L’année 1902 devait voir des scènes bien autrement violentes. En vertu de quels pouvoirs agissaient les délégués des préfets, les commissaires de police qui menaçaient les écoles, faisaient crocheter les serrures et sauter les portes, expulsaient et arrêtaient les religieuses ? En vertu de quel droit agissaient-ils ? L’ordre venait, on le sait, du ministère de l’Intérieur ; mais, à moins de vivre sous le régime du despotisme turc, l’ordre n’a jamais fait le droit. Entre le ministre qui de Paris lance une injonction arbitraire et l’agent subalterne qui l’exécute, se place le préfet qui, armé de l’article 10, couvre tout. Ce qui était une violation de la liberté individuelle, une atteinte à l’inviolabilité du domicile, une méconnaissance du droit de propriété, tout cela est-il absous, tous ces crimes sont-ils effacés parce que le préfet, maître de toutes les armes de la loi pénale, aura invoqué le Code d’Instruction criminelle ?
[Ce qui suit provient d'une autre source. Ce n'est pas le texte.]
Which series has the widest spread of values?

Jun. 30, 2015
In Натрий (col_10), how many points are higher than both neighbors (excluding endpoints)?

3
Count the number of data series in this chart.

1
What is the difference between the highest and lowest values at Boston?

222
Si l’abus éclatant d’un texte de loi doit en faire condamner l’usage, ce qui s’est passé depuis quatre ans est fait pour ouvrir les yeux aux plus aveugles. Dans un pays où le gouvernement appartient à l’opinion, où la majorité qui gouverne est essentiellement changeante, quel est le parti qui puisse se croire à l’abri du péril ? Il n’est douteux pour personne que les gouvernans d’aujourd’hui seront en minorité demain. Le nier, c’est fermer les yeux à l’évidence. Il y a donc un intérêt commun à supprimer une arme meurtrière et déloyale dont tous les partis seront tour à tour victimes.
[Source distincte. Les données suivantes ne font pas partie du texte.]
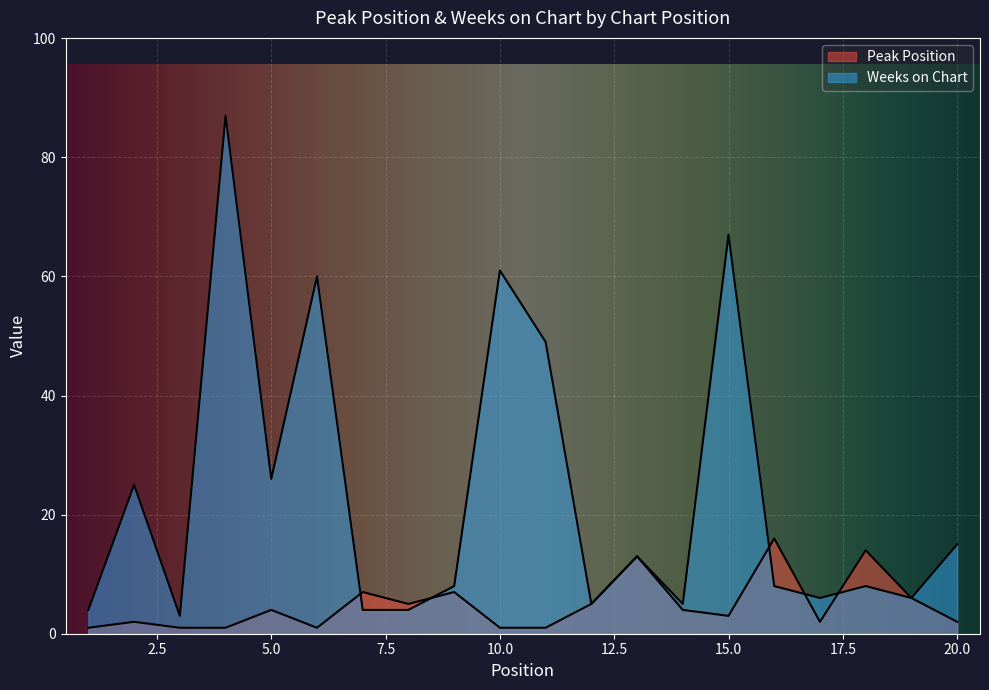

True or false: Peak Position has more than 0 points higher than both neighbors.

True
Le malheur veut que, dans les temps troublés, quand les ardeurs s’allument, lorsque les passions deviennent de jour en jour plus violentes, la faction dominante s’attache aux armes de lutte et refuse de s’en dépouiller. Nous avons vu de nos jours assez de gouvernemens de combat pour connaître leurs mœurs

  1. Réquisitoire en date du 18 septembre 1899 (Procédure générale, p. 4). Le procureur général constate que les préfets ont agi en vertu de l’art. 10. Le recours à ce procédé était d’autant plus inutile que, le 12 août, un juge d’instruction de Paris, commis dès le matin, lançait d’autres mandats.